Job.
Where a line holds the word "lány", copy it from the records.

[Stored entries]
******************************

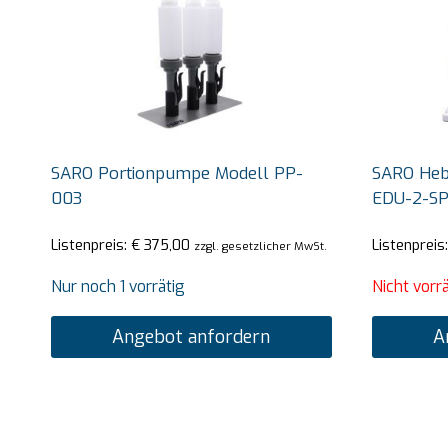
SARO Portionpumpe Modell PP-
SARO Heb
003
EDU-2-S
Listenpreis:
€
375,00
Listenpreis
zzgl. gesetzlicher MwSt.
Nur noch 1 vorrätig
Nicht vorrä
Angebot anfordern
A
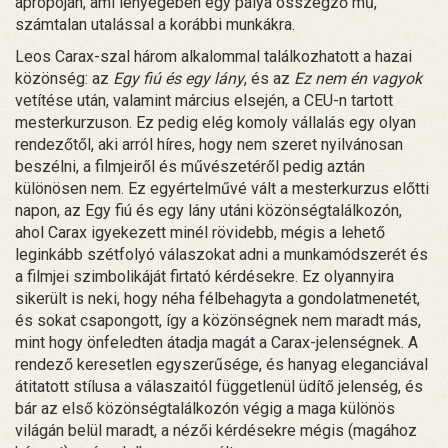
apropóján, ami lényegében egy pálya összegző mű,
számtalan utalással a korábbi munkákra.
Leos Carax-szal három alkalommal találkozhatott a hazai
közönség: az
Egy fiú és egy lány
, és az
Ez nem én vagyok
vetítése után, valamint március elsején, a CEU-n tartott
mesterkurzuson. Ez pedig elég komoly vállalás egy olyan
rendezőtől, aki arról híres, hogy nem szeret nyilvánosan
beszélni, a filmjeiről és művészetéről pedig aztán
különösen nem. Ez egyértelművé vált a mesterkurzus előtti
napon, az Egy fiú és egy lány utáni közönségtalálkozón,
ahol Carax igyekezett minél rövidebb, mégis a lehető
leginkább szétfolyó válaszokat adni a munkamódszerét és
a filmjei szimbolikáját firtató kérdésekre. Ez olyannyira
sikerült is neki, hogy néha félbehagyta a gondolatmenetét,
és sokat csapongott, így a közönségnek nem maradt más,
mint hogy önfeledten átadja magát a Carax-jelenségnek. A
rendező keresetlen egyszerűsége, és hanyag eleganciával
átitatott stílusa a válaszaitól függetlenül üdítő jelenség, és
bár az első közönségtalálkozón végig a maga különös
világán belül maradt, a nézői kérdésekre mégis (magához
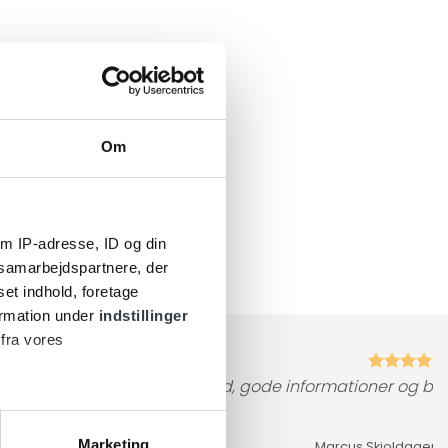
Om
m IP-adresse, ID og din
s samarbejdspartnere, der
set indhold, foretage
ormation under
indstillinger
 fra vores
prof…. Ingen ventetid, ro og tid, gode informationer og bar
Marketing
Marcus Skjoldager,
T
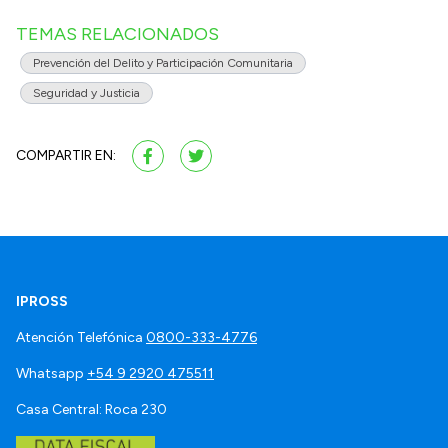
TEMAS RELACIONADOS
Prevención del Delito y Participación Comunitaria
Seguridad y Justicia
COMPARTIR EN:
IPROSS
Atención Telefónica
0800-333-4776
Whatsapp
+54 9 2920 475511
Casa Central: Roca 230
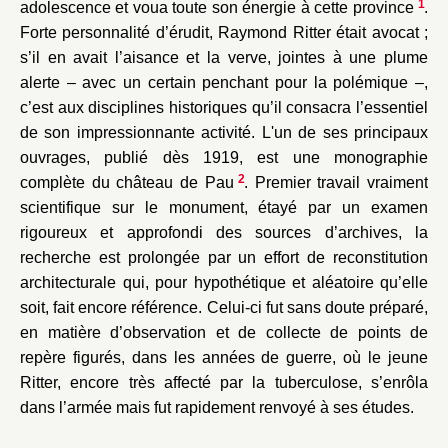
1
adolescence et voua toute son énergie à cette province
.
Forte personnalité d’érudit, Raymond Ritter était avocat ;
s’il en avait l’aisance et la verve, jointes à une plume
alerte – avec un certain penchant pour la polémique –,
c’est aux disciplines historiques qu’il consacra l’essentiel
de son impressionnante activité. L'un de ses principaux
ouvrages, publié dès 1919, est une monographie
2
complète du château de Pau
. Premier travail vraiment
scientifique sur le monument, étayé par un examen
rigoureux et approfondi des sources d’archives, la
recherche est prolongée par un effort de reconstitution
architecturale qui, pour hypothétique et aléatoire qu’elle
soit, fait encore référence. Celui-ci fut sans doute préparé,
en matière d’observation et de collecte de points de
repère figurés, dans les années de guerre, où le jeune
Ritter, encore très affecté par la tuberculose, s’enrôla
dans l’armée mais fut rapidement renvoyé à ses études.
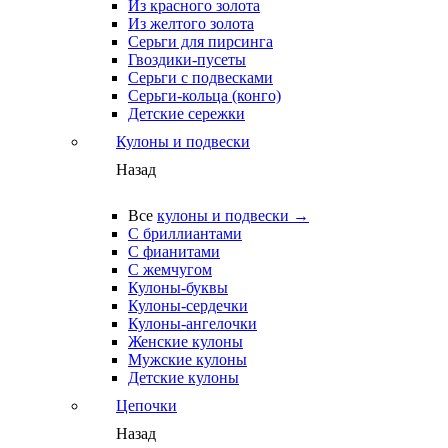
Из красного золота
Из желтого золота
Серьги для пирсинга
Гвоздики-пусеты
Серьги с подвесками
Серьги-кольца (конго)
Детские сережки
Кулоны и подвески
Назад
Все
кулоны и подвески →
С бриллиантами
С фианитами
С жемчугом
Кулоны-буквы
Кулоны-сердечки
Кулоны-ангелочки
Женские кулоны
Мужские кулоны
Детские кулоны
Цепочки
Назад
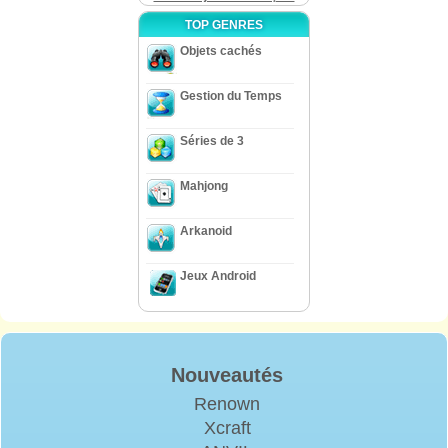
TOP GENRES
Objets cachés
Gestion du Temps
Séries de 3
Mahjong
Arkanoid
Jeux Android
Nouveautés
Renown
Xcraft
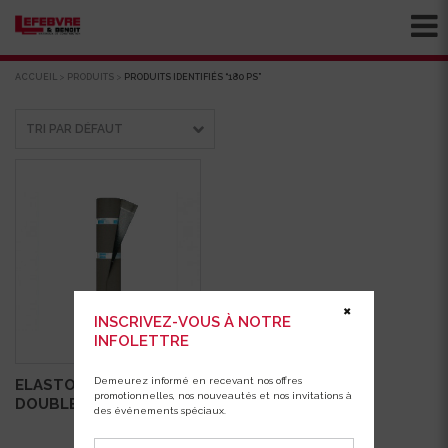
ACCUEIL
>
PRODUITS
>
PRODUITS IDENTIFIÉS “180 PS”
✖
INSCRIVEZ-VOUS À NOTRE
INFOLETTRE
Demeurez informé en recevant nos offres
ELASTOPHENE 180PS
promotionnelles, nos nouveautés et nos invitations à
DOUBLE GALLO
des événements spéciaux.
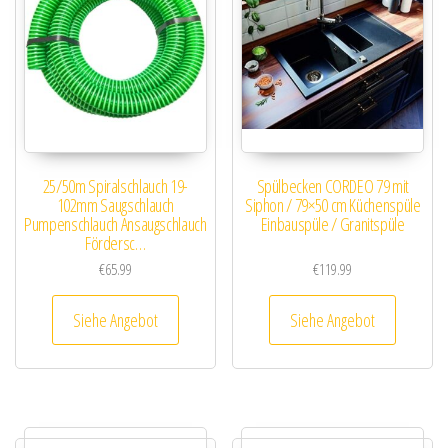
25/50m Spiralschlauch 19-
Spülbecken CORDEO 79 mit
102mm Saugschlauch
Siphon / 79×50 cm Küchenspüle
Pumpenschlauch Ansaugschlauch
Einbauspüle / Granitspüle
Fördersc…
€
65.99
€
119.99
Siehe Angebot
Siehe Angebot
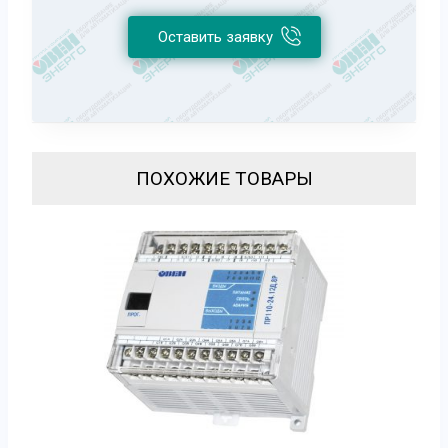
Оставить заявку
ПОХОЖИЕ ТОВАРЫ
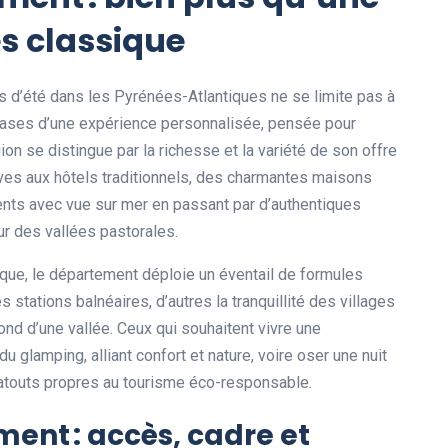
s classique
 d’été dans les Pyrénées-Atlantiques ne se limite pas à
es bases d’une expérience personnalisée, pensée pour
ion se distingue par la richesse et la variété de son offre
atives aux hôtels traditionnels, des charmantes maisons
nts avec vue sur mer en passant par d’authentiques
r des vallées pastorales.
tique, le département déploie un éventail de formules
 stations balnéaires, d’autres la tranquillité des villages
ond d’une vallée. Ceux qui souhaitent vivre une
glamping, alliant confort et nature, voire oser une nuit
 atouts propres au tourisme éco-responsable.
ment : accès, cadre et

******************************

Answer to this problem.
Egy fiú és egy lány
napon, az Egy fiú és egy lány utáni közönségtalálkozón,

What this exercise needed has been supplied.